Исключая возможность контроля над действительностью со стороны общества и индивидов, они воспроизводят тем самым реальную деградацию индивида в буржуазном обществе. Идеалом для них является возврат к иллюзорной идиллии докапиталистического производства, что приводит к утрате действительной (и действенной) перспективы развития индивида, обусловленной переходным характером капитализма[16]. Критика не может относиться к «товарам как таковым», но только к их капиталистической форме. «Необходимо ликвидировать не разделение труда, а порабощенность индивида этим разделением. — пишет В. Хауг. — То есть следует требовать подвижности индивида в общественной системе разделения труда. С точки зрения индивида, это будет означать устранение разделения труда, но речь здесь идет о всестороннем развитии социалистического индивида»[17].

  1. Krovoza A. Produktion und Sozialisation, S. 51.

  2. Ibid., S. 52.

  3. См.: Маркс К. и Энгельс Ф. Соч., т. 23, с. 725.

  4. Krovoza A. Produktion und Sozialisation, S. 139.

  5. Ibid., S. 49.

  6. Ibid., S. 54. Оттомейер (см.: Ottomeyer К. Ukonomische Zwange und menschliche Beziehungen. Soziales Verhalten im Kapitalismus. Reinbek, 1977, Кар. III) также пытается вывести специфику межчеловеческих отношений из (капиталистического) товарного производства, вводя в качестве «дополняющих» психоаналитические категории.

  7. См.: Krovoza A. Produktion und Sozialisation, S. 56 f.

  8. Ibid., S. 143 f.

  9. Ibid., S. 73 ff., 89 ff.

  10. Ruben P. Über Methodologie und Weltanschauung der Kapitallogik.— «Sozialistiseho Politik 42», 1977, H. 4, S. 61 f.

  11. Ibid., S. 60.

  12. Ibid., S. 63.

  13. Haug W. F. Bürgerliche Privatform des Individuums und Umweltform der Gesellschaft. — In: Kritische Psychologie. Bericht über den 1. internationalen Kongreß Kritische Psychologie vom 13—15. Mai 1977 in Marburg, Bd. I, S. 84 ff.

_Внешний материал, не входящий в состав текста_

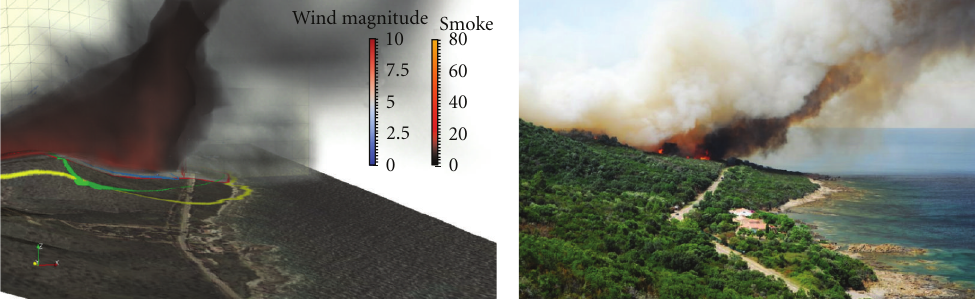
Figure 12: Case 2: Simulated and observed plume. Simulated plume is given 50 minutes after ignition (the blue contour represents the fire front at that time) with observation taken approximately at the same time.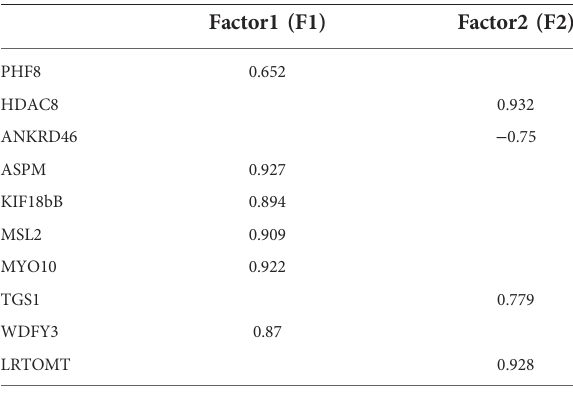
TABLE 3 Factor loading (rotated) matrix of key proteins. a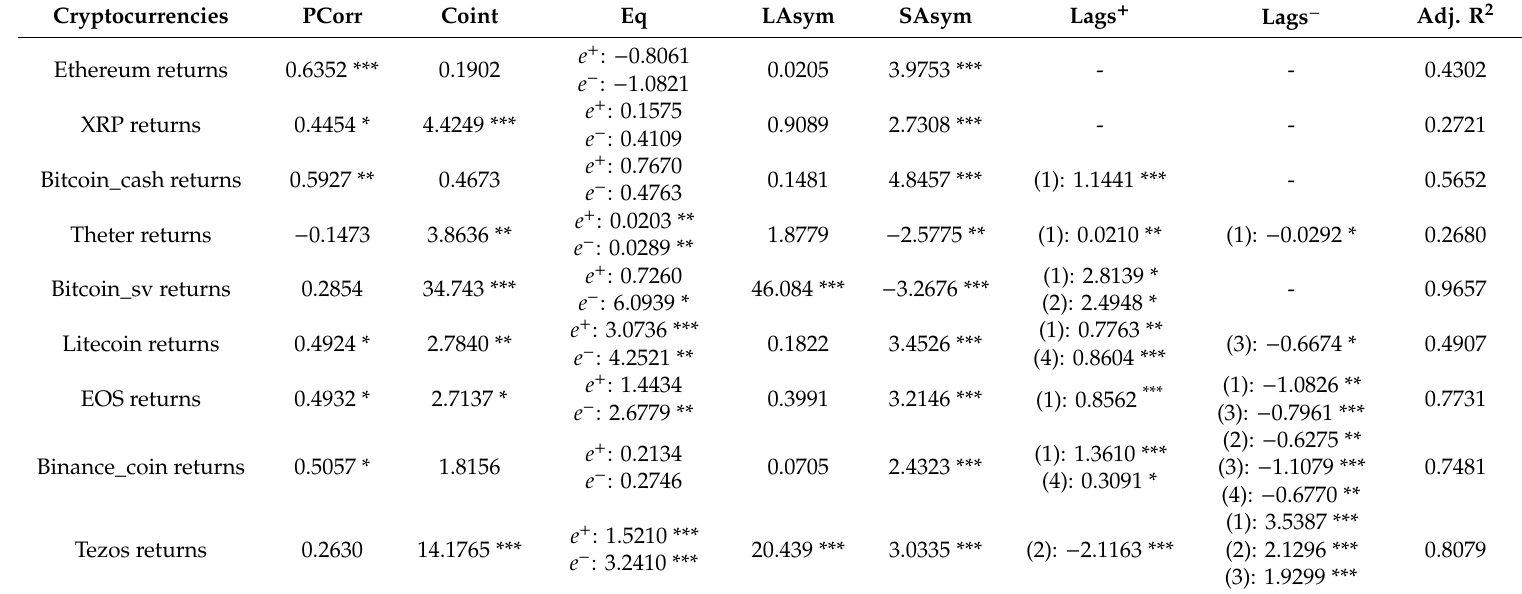
Table 5. Regression results of nonlinear ARDL models: asymmetry and cointegration tests between Bitcoin returns and the rest of relevant cryptocurrencies’ returns: monthly frequency.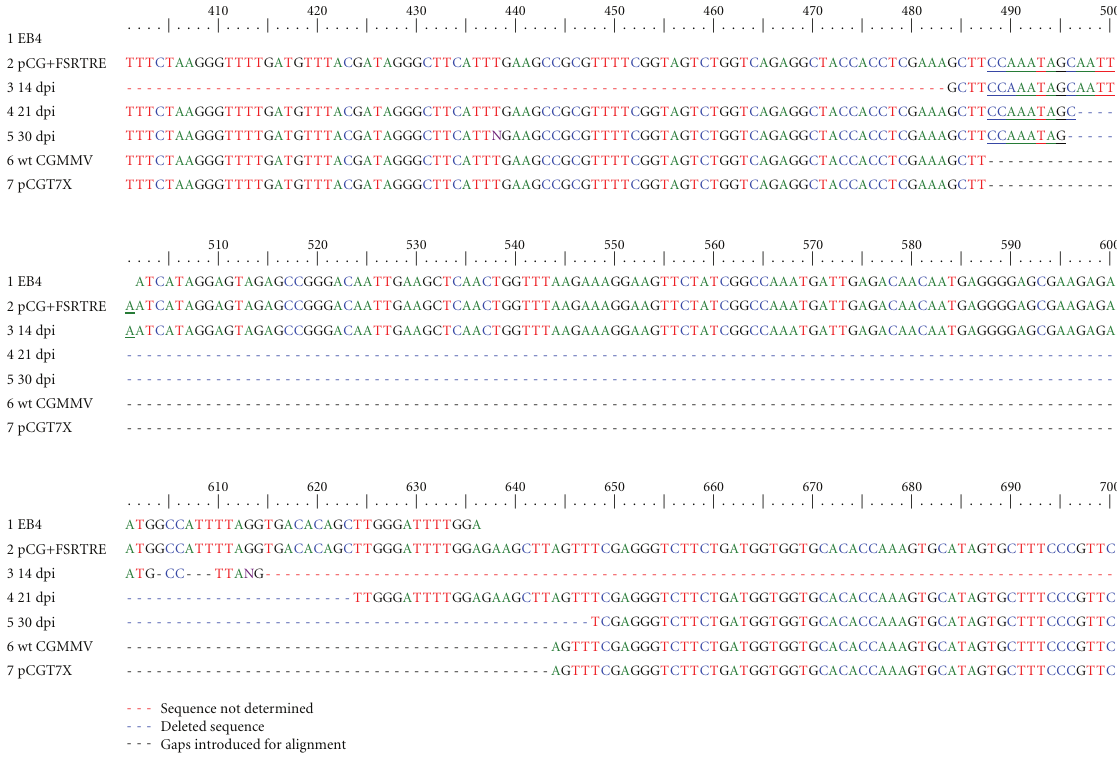
Figure 6: Sequence analyses of RT-PCR-amplified products from putative chimeric CGMMV RNA at di ff erent days postinoculation (dpi). The sequenced alignment shows that EB4 sequence was truncated and not complete after 21dpi. The putative chimeric CGMMV produced did not express the EB4 and its genome resembled the wild-type CGMMV. Introduced read-through sequences and extra codons are underlined. Complete EB4 sequence is aligned accordingly with the other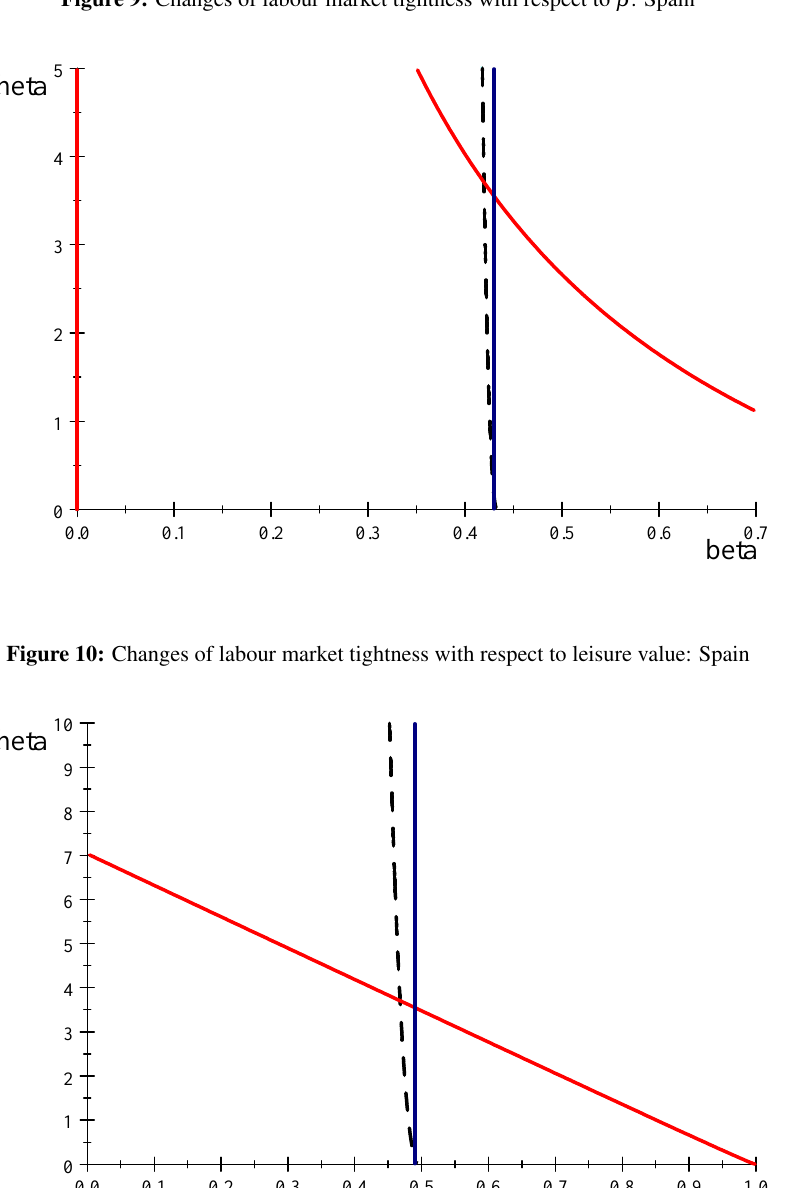
Figure 9: Changes of labour market tightness with respect to β : Spain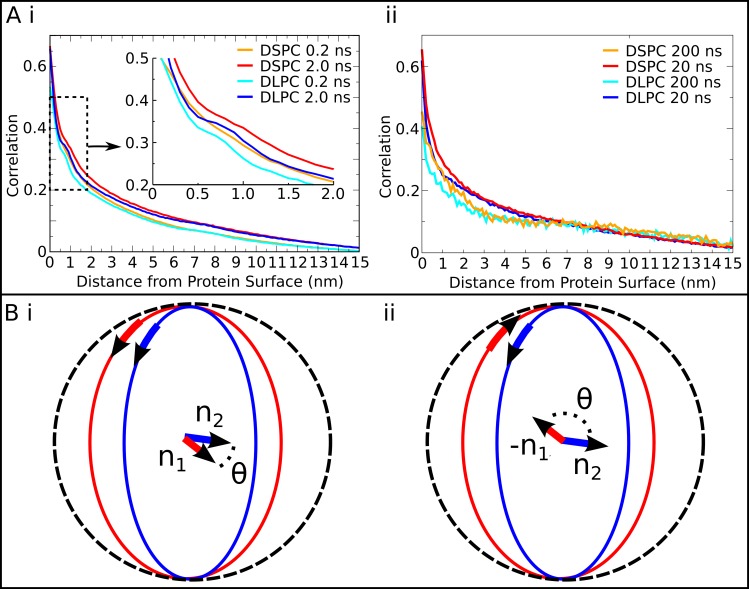
Protein aggregate associated lipid sorting.(A) i) The direction correlation of lipid and protein displacements as a function of distance from the proteins after 0.2 ns or 2.0 ns time jumps. The data have been averaged for all proteins and over the full length of the trajectories. The correlations are shown separately for DLPC and DSPC lipids; ii) The direction correlation of phospholipids (DLPC and DSPC) and OmpF displacements for time jumps of 20 ns or 200 ns are shown as a function of the phospholipid distance from the surface of the protein. The correlation was calculated as an average over all lipids and protein movements over the course of the trajectories. Fewer data points exist for longer time jumps, leading to incomplete convergence of the correlation measure. (B) Schematic description of the calculation of the direction correlation. The direction correlation is related to the angle between the axes of rotation of two lipids, red (n1) and blue (n2), traveling on great circles, (i). In the opposite direction of travel (ii), the axis of rotation is negative, (-n1). The dot product of the two axes of rotation vectors yields cos(θ), the measure of direction correlation (see Methods section for full details of the calculation).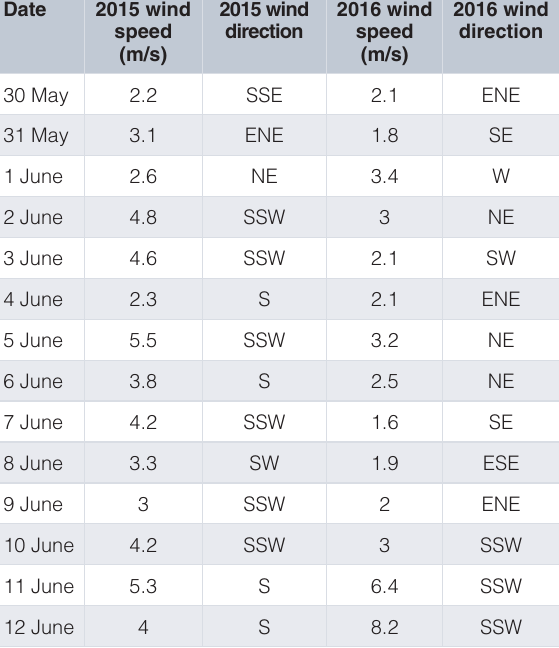
Table 2. Mean daily wind speeds in the 12 days prior to the first observations of bleaching on 12 June 2016 and for the same dates in 2015. Data from Japan Meteorological Agency.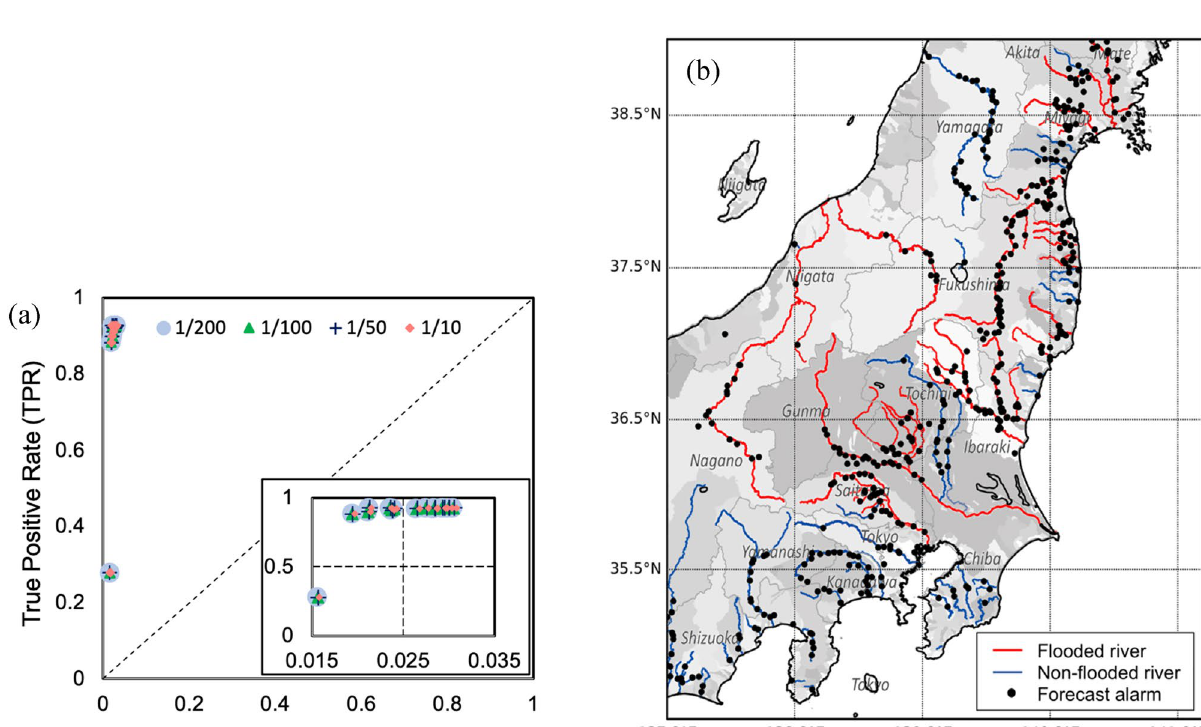
Figure 7. ROC curve for regions with precipitation in Japan ( a ) and the spatial distribution of forecast alarms and flooded major rivers due to Typhoon Hagibis ( b ). This figure was generated through Python2.7 (https:// www. python.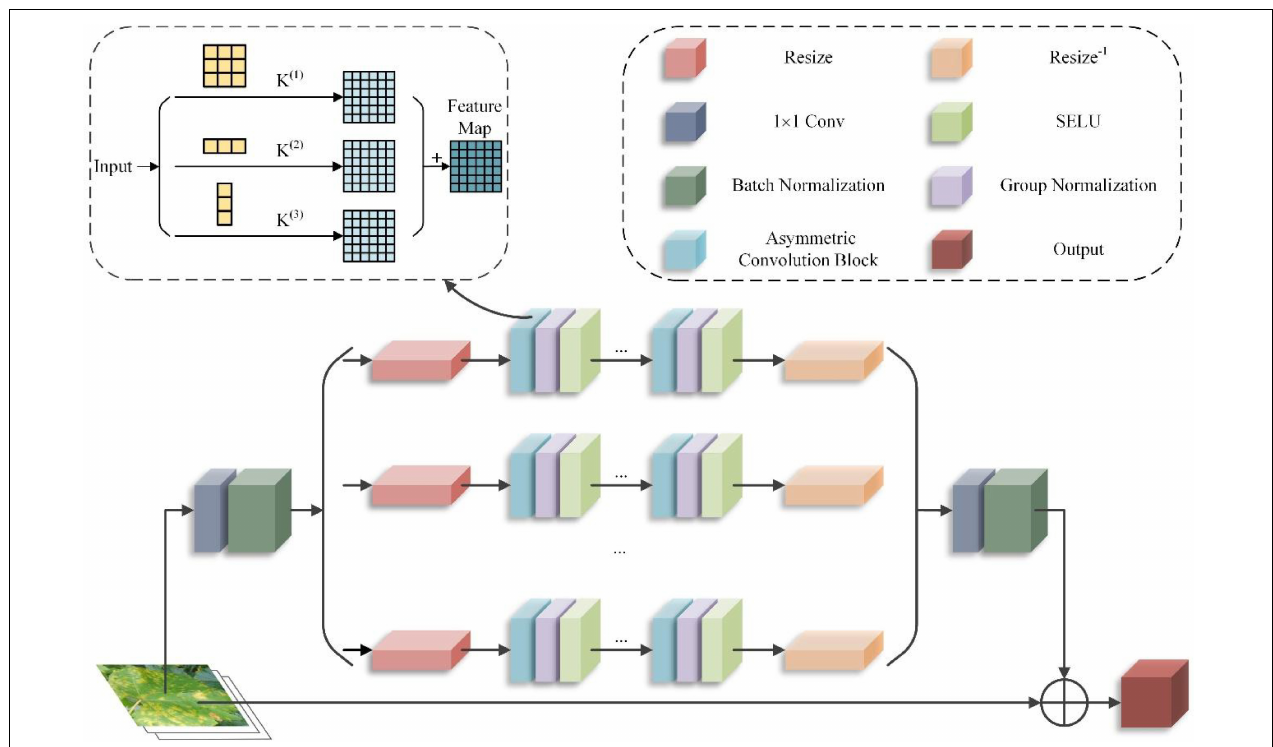
FIGURE 6 | Asymmetric multi-scale fusion module (AMFM)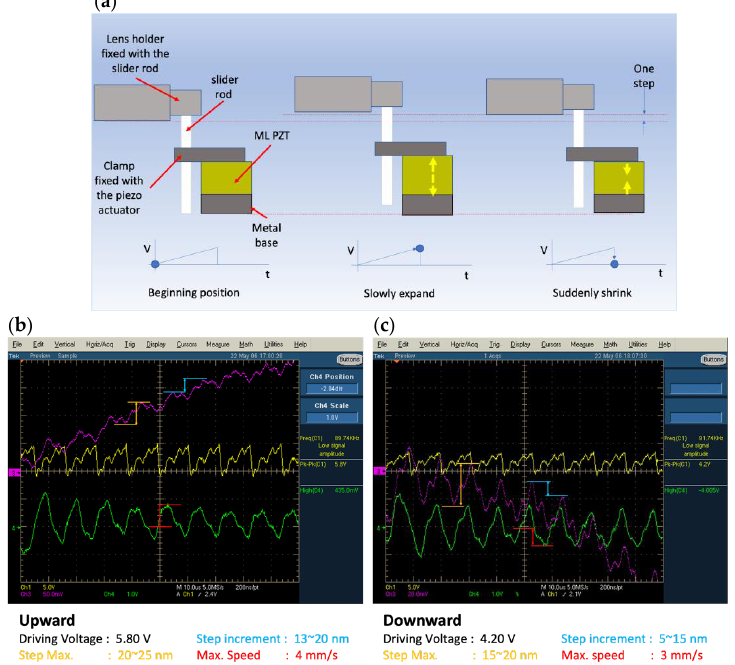
Figure 4. ( a ) SIDM movement of the Lobster USM and Lobster USM moving performance. ( b ) Up- ward movement at a 5.80 V driving voltage. ( c ) Downward movement at a 4.20 V driving voltage.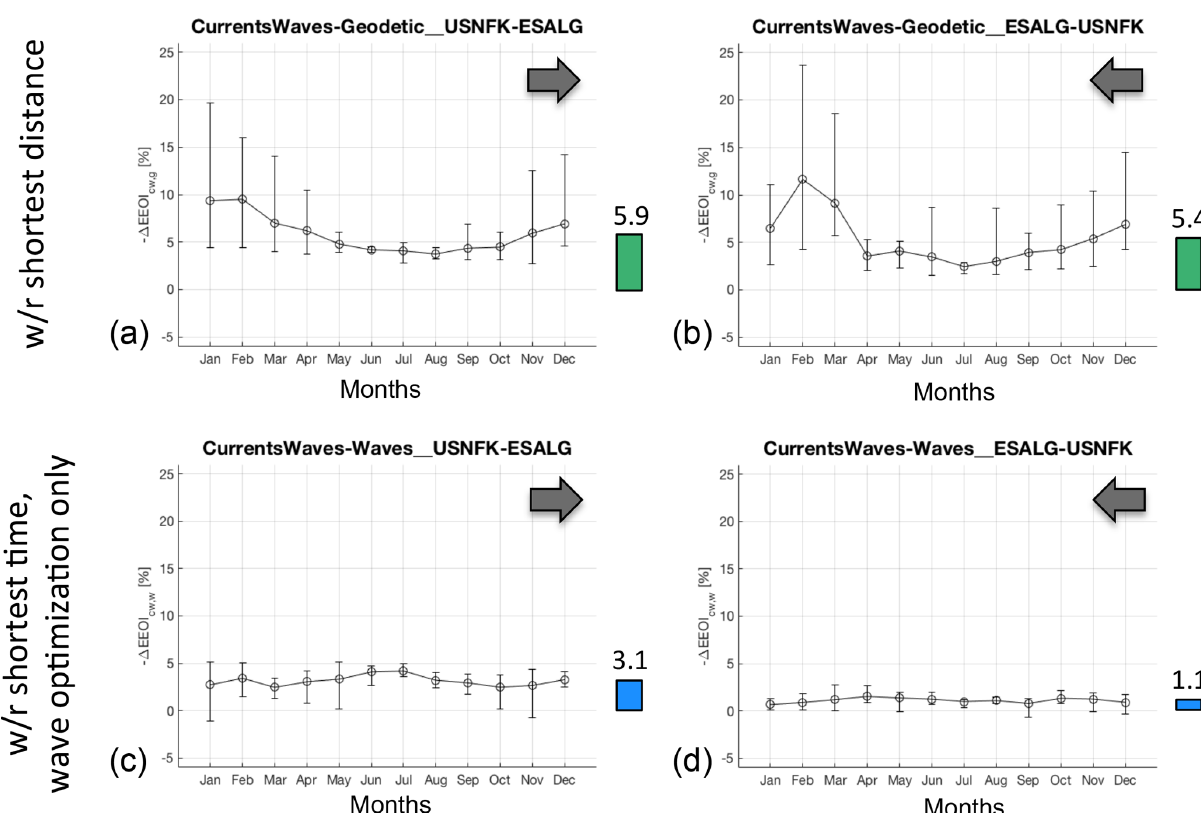
Figure 10. EEOI relative savings for the tracks in Fig. 7. The quantity defined in Eq. (18) is computed for optimal tracks of cw type vs. (a, b) the corresponding geodetic tracks and (c, d) vs. corresponding optimal tracks of w type. For each calendar month, the empty circle is positioned at the monthly average, and the error bars span between minimum and maximum value of the (six) routes of that month. w/r introduces the type of optimal track with respect to which the EEOI savings are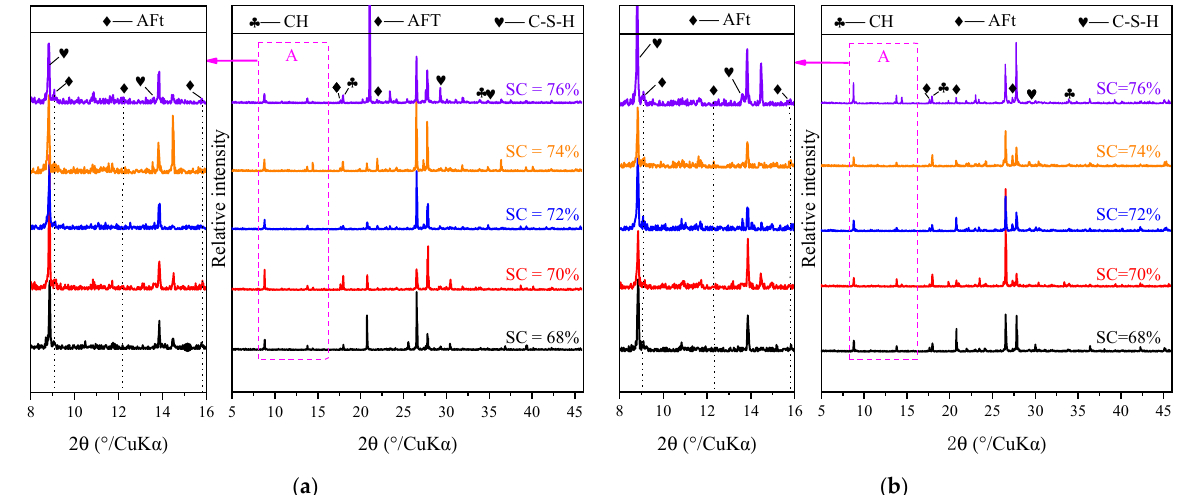
Figure 11. XRD patterns of CSTB in 3 d ( a ) and 7 d ( b ) under TCR = 4.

  14. Jaeger S., Staeuble I. Die gesellschaftliche Genese der Psychologie. Frankfurt/M., 1978, S. 32.

  15. См.: Ruben P. Über Methodologie und Weltanschauung der Kapitallogik. — «Sozialistische Politik 42», 1977, H. 4, S. 43 ff., 60 ff.

  16. См.: Haug W. F. Die Bedeutung von Standpunkt und sozialislischon Perspektive für die Kritik der politischen Ökonomie. — «Das Argument 74», 1972, S. 563 ff., 572 ff.

  17. Haug W. F. Vorlesungen zur Einführung ins «Kapital». Köln, 1976, S. 117.